SHORT TASK 1: According to the Chasma Boreale article, how long is the Chasma Boreale canyon?
SHORT TASK 2: Summarize the Chasma Boreale article in two sentences.
SHORT TASK 3: Revise the passage of the Chasma Boreale article starting at "a, Present surface, based" and ending at "in each panel.", putting "dotted line" in place of "dashed line".

The construction of Chasma Boreale on Mars

Journal name:
Nature
Volume:
465,
Pages:
446–449
Date published:
DOI:
doi:10.1038/nature09050
Received
Accepted

The polar layered deposits of Mars contain the planet’s largest known reservoir of water ice1, 2 and the prospect of revealing a detailed Martian palaeoclimate record3, 4, but the mechanisms responsible for the formation of the dominant features of the north polar layered deposits (NPLD) are unclear, despite decades of debate. Stratigraphic analyses of the exposed portions of Chasma Boreale—a large canyon 500km long, up to 100km wide, and nearly 2km deep—have led most researchers to favour an erosional process for its formation following initial NPLD accumulation. Candidate mechanisms include the catastrophic outburst of water5, protracted basal melting6, erosional undercutting7, aeolian downcutting7, 8, 9 and a combination of these processes10. Here we use new data from the Mars Reconnaissance Orbiter to show that Chasma Boreale is instead a long-lived, complex feature resulting primarily from non-uniform accumulation of the NPLD. The initial valley that later became Chasma Boreale was matched by a second, equally large valley that was completely filled in by subsequent deposition, leaving no evidence on the surface to indicate its former presence. We further demonstrate that topography existing before the NPLD began accumulating influenced successive episodes of deposition and erosion, resulting in most of the present-day topography. Long-term and large-scale patterns of mass balance achieved through sedimentary processes, rather than catastrophic events, ice flow or highly focused erosion, have produced the largest geomorphic anomaly in the north polar ice of Mars.

At a glance

Figures

  1. Maps of Planum Boreum surface and depositional/erosional history.
    Figure 1: Maps of Planum Boreum surface and depositional/erosional history.

    a, Present surface, based on MOLA data27 with Chasma Boreale and Gemina Lingula indicated. b, Topography of NPLD base as mapped from SHARAD, merged with MOLA surface outside of NPLD. The southern edge of the basal unit beneath NPLD is shown as a dashed line, based on our SHARAD mapping and that of others11. The palaeo-high point of the basal surface is indicated. c, Topography of unconformity surface at base of PLD2 (Fig. 2b), as mapped using SHARAD data. d, Thickness of unit PLD2 (Fig. 2b). For all panels, shading is derived from the present surface, displayed as a semi-transparent overlay in bd for reference. Elevation values are relative to MOLA areoid27. See Supplementary Fig. 3 for data coverage used to create gridded surfaces in bd. The gap in coverage from both MOLA and SHARAD north of 87.4° latitude is indicated by the solid grey circle in each panel.

  2. SHARAD data and interpretation.
    Figure 2: SHARAD data and interpretation.

    a, Depth-corrected radargram crossing Chasma Boreale (portion of SHARAD observation 522402. See Fig. 1a for location). Vertical exaggeration is about 45:1. b, Interpretation of stratigraphy and geologic units, showing representative radar reflectors and the unconformity surface. Unit designations PLD1 and PLD2 are based on radar data and do not necessarily correspond to previously mapped geologic units. Boundaries are dashed where inferred. The Vastitas Borealis interior unit13 is assumed to underlie the basal unit or PLD1 where the basal unit is not present within Gemina Lingula. The base of the basal unit is generally not detectable with SHARAD, but the basal unit itself is distinctive owing to strong volume scattering causing an increased amount of dispersed energy. Red lines indicate off-nadir surface echoes (clutter), as determined by simulations.

INFORMATION SUPPLIED:
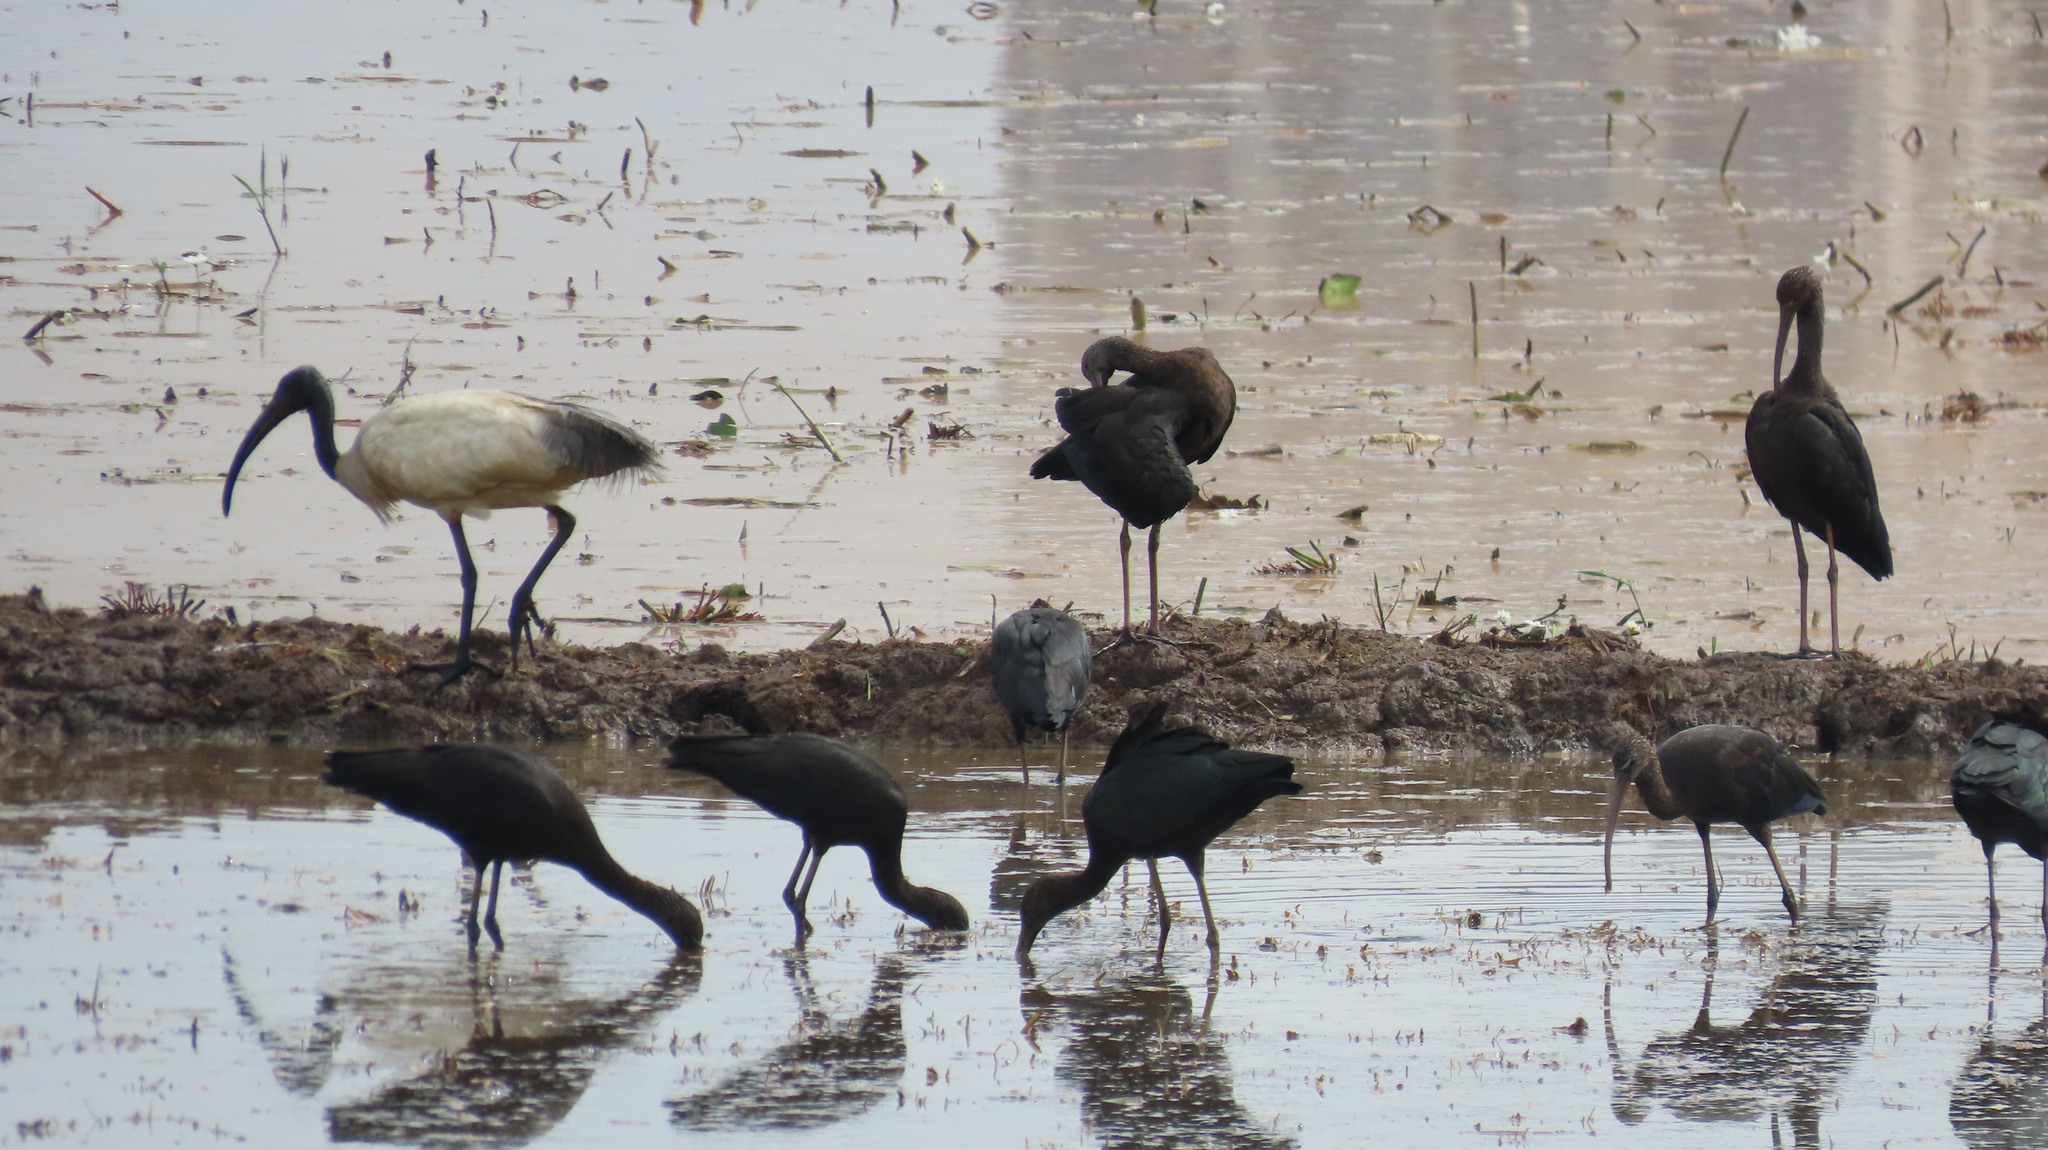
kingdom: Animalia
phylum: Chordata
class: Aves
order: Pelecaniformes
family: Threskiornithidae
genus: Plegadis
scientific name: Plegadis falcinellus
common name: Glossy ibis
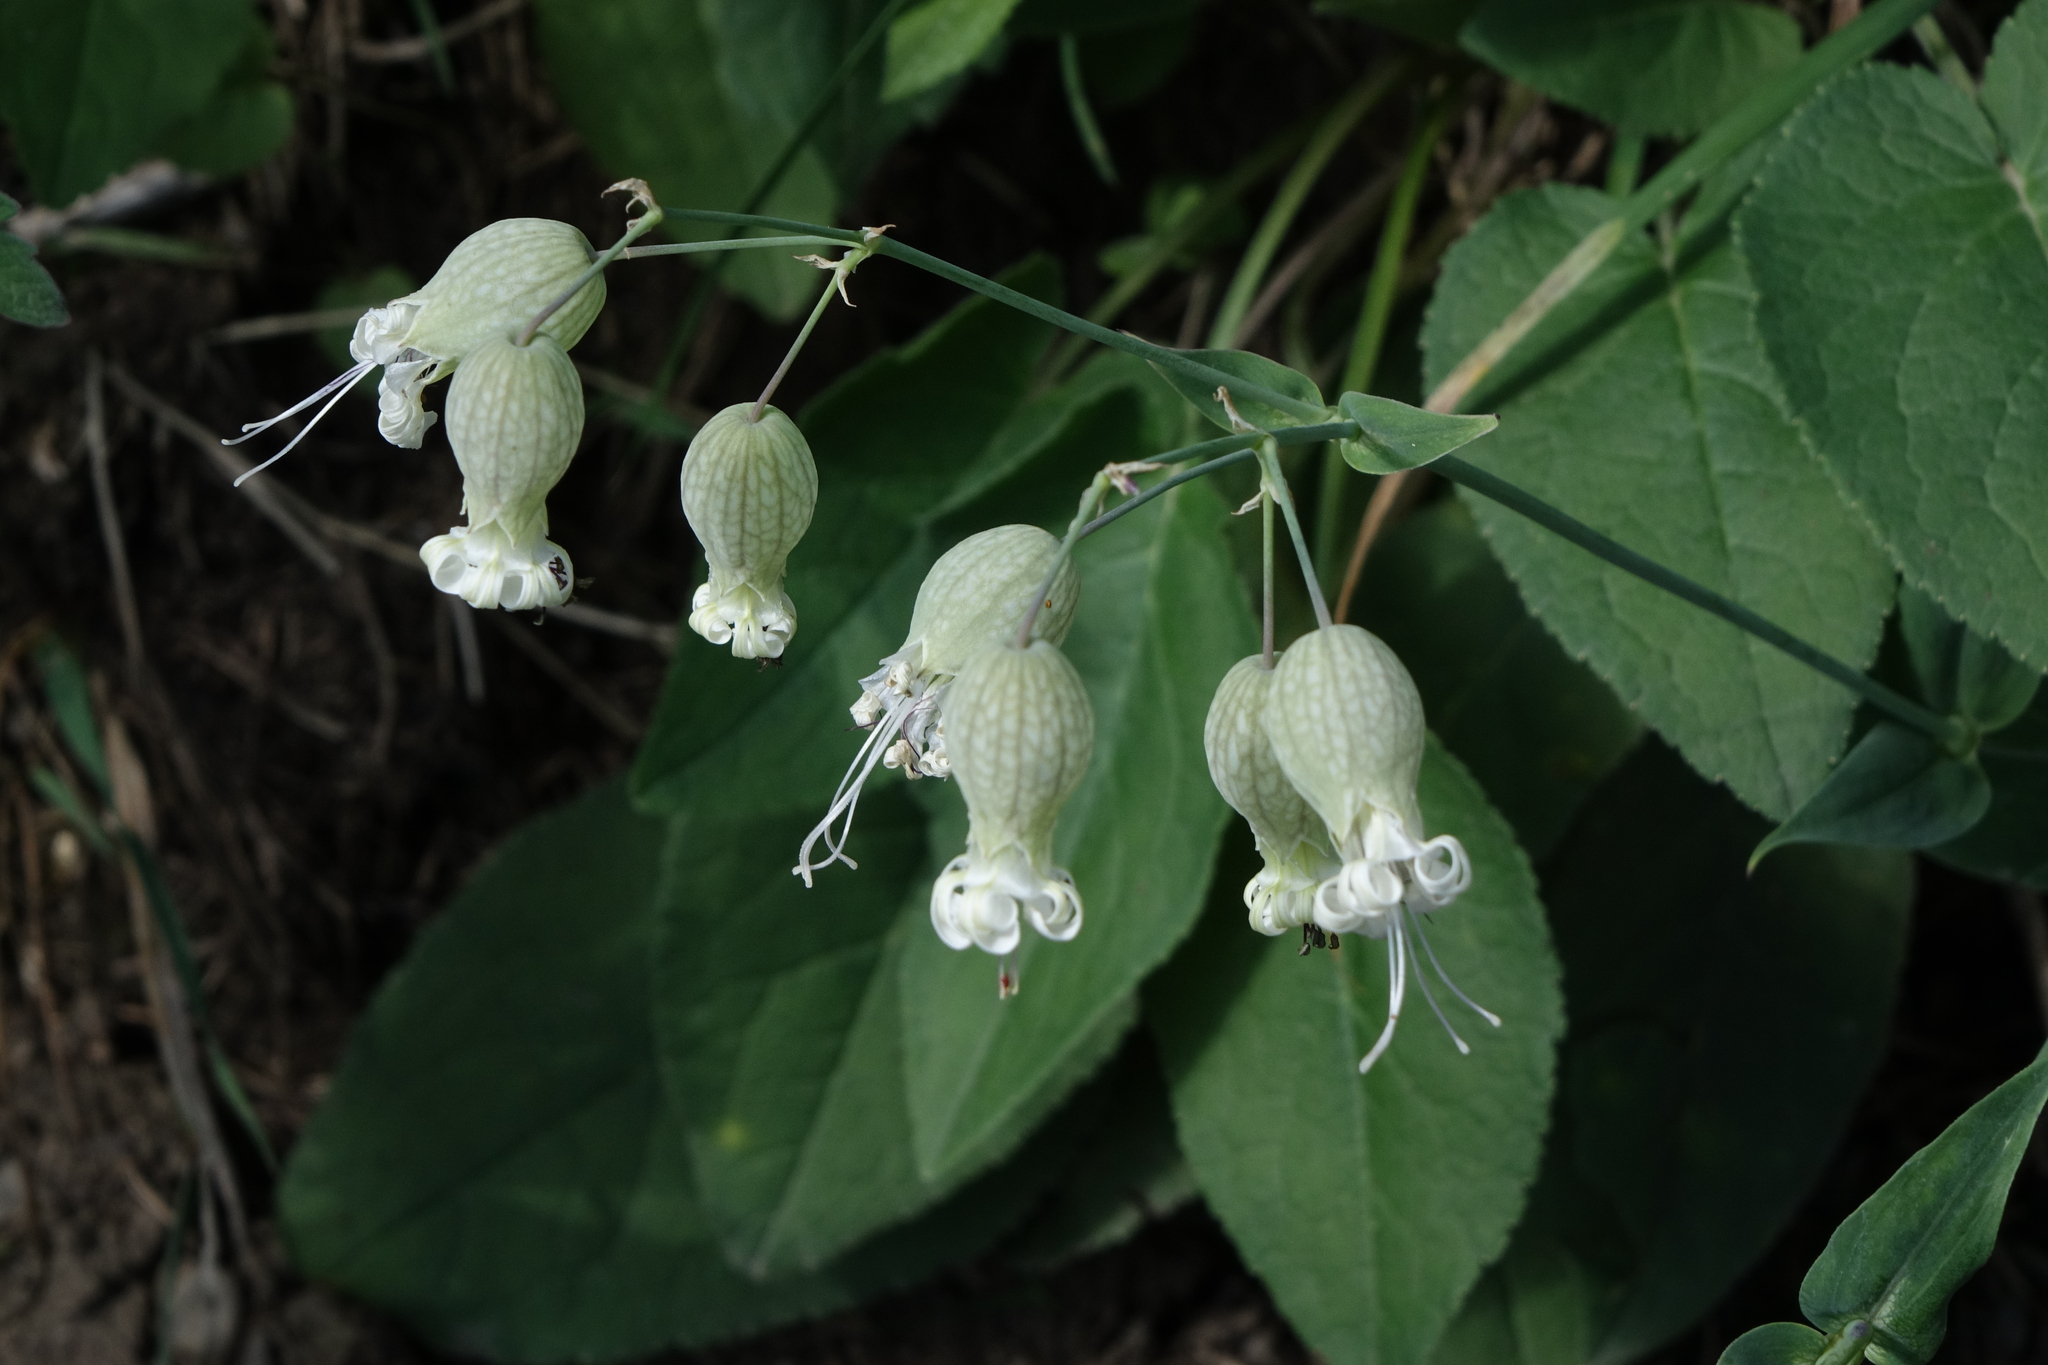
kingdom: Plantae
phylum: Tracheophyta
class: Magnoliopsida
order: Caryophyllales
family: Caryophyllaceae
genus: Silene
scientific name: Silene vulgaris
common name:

WRITTEN ANSWER 1: It is 500km long.

WRITTEN ANSWER 2: New data from the Mars Reconnaissance Orbiter show that Chasma Boreale, a large canyon in the north polar layered deposits of Mars, is a long-lived feature formed mainly by non-uniform accumulation of those deposits rather than by erosion after they built up. A second, equally large valley was completely filled by later deposition, and topography that existed before the deposits began accumulating shaped later deposition and erosion, producing most of today's topography.

WRITTEN ANSWER 3:
a, Present surface, based on MOLA data27 with Chasma Boreale and Gemina Lingula indicated. b, Topography of NPLD base as mapped from SHARAD, merged with MOLA surface outside of NPLD. The southern edge of the basal unit beneath NPLD is shown as a dotted line, based on our SHARAD mapping and that of others11. The palaeo-high point of the basal surface is indicated. c, Topography of unconformity surface at base of PLD2 (Fig. 2b), as mapped using SHARAD data. d, Thickness of unit PLD2 (Fig. 2b). For all panels, shading is derived from the present surface, displayed as a semi-transparent overlay in bd for reference. Elevation values are relative to MOLA areoid27. See Supplementary Fig. 3 for data coverage used to create gridded surfaces in bd. The gap in coverage from both MOLA and SHARAD north of 87.4° latitude is indicated by the solid grey circle in each panel.